▶ _Stated task_:
Present the non-blank lines of the data, from the line containing "styled like **9:47**." through the end of the data (both ends included), as a Markdown table with the columns No. and Text. Give only those lines.

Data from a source
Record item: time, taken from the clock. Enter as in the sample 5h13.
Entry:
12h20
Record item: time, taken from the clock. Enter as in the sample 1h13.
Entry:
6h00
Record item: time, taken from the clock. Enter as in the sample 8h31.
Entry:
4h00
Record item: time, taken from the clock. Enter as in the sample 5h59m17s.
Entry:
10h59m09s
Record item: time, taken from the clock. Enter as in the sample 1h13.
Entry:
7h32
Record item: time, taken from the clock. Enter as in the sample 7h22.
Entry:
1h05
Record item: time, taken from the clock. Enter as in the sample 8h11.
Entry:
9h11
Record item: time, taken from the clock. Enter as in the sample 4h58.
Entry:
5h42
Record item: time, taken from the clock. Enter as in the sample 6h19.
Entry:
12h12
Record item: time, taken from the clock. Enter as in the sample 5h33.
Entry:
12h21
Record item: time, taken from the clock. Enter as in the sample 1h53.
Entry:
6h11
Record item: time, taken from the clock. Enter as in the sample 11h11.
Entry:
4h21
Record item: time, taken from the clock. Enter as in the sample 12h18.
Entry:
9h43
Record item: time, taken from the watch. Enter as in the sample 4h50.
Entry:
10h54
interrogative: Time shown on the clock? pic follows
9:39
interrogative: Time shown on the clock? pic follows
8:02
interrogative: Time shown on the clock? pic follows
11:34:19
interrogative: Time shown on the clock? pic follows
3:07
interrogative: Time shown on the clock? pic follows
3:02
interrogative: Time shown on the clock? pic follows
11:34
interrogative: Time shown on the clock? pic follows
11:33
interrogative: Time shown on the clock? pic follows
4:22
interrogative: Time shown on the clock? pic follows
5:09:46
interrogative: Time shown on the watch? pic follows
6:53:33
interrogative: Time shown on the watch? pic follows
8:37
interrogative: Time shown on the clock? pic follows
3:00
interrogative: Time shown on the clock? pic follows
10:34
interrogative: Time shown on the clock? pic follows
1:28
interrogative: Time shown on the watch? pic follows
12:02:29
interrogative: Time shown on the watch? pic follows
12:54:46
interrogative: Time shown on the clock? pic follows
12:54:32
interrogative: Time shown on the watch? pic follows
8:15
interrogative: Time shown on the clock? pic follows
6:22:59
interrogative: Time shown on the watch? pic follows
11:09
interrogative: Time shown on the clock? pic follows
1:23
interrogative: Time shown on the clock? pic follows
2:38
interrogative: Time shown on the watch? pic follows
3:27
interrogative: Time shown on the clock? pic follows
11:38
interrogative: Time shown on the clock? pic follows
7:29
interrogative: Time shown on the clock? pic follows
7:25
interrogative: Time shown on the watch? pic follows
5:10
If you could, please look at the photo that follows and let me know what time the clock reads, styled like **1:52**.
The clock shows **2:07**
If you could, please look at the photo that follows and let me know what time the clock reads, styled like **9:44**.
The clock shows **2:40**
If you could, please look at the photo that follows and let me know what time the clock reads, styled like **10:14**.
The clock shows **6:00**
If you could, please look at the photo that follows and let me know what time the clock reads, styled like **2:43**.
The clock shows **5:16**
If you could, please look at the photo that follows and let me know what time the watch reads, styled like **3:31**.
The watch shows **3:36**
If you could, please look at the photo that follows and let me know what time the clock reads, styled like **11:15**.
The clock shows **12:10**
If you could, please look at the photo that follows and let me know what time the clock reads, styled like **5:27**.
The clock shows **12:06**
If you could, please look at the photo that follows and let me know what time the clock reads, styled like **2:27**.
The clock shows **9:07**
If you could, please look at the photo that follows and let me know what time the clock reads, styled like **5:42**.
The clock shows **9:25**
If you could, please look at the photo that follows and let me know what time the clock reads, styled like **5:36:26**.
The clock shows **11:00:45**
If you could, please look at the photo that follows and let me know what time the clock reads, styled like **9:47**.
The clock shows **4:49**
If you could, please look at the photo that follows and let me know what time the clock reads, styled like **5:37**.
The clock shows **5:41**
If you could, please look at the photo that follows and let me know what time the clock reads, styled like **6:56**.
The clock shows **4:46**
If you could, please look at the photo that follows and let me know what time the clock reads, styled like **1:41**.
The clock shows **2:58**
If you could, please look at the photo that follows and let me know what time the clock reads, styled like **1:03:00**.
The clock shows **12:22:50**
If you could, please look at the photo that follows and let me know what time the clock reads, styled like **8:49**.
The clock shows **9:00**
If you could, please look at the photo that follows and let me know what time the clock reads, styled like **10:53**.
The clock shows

▶ _Solution for this problem_:
| No. | Text |
|---|---|
| 1 | If you could, please look at the photo that follows and let me know what time the clock reads, styled like **9:47**. |
| 2 | The clock shows **4:49** |
| 3 | If you could, please look at the photo that follows and let me know what time the clock reads, styled like **5:37**. |
| 4 | The clock shows **5:41** |
| 5 | If you could, please look at the photo that follows and let me know what time the clock reads, styled like **6:56**. |
| 6 | The clock shows **4:46** |
| 7 | If you could, please look at the photo that follows and let me know what time the clock reads, styled like **1:41**. |
| 8 | The clock shows **2:58** |
| 9 | If you could, please look at the photo that follows and let me know what time the clock reads, styled like **1:03:00**. |
| 10 | The clock shows **12:22:50** |
| 11 | If you could, please look at the photo that follows and let me know what time the clock reads, styled like **8:49**. |
| 12 | The clock shows **9:00** |
| 13 | If you could, please look at the photo that follows and let me know what time the clock reads, styled like **10:53**. |
| 14 | The clock shows |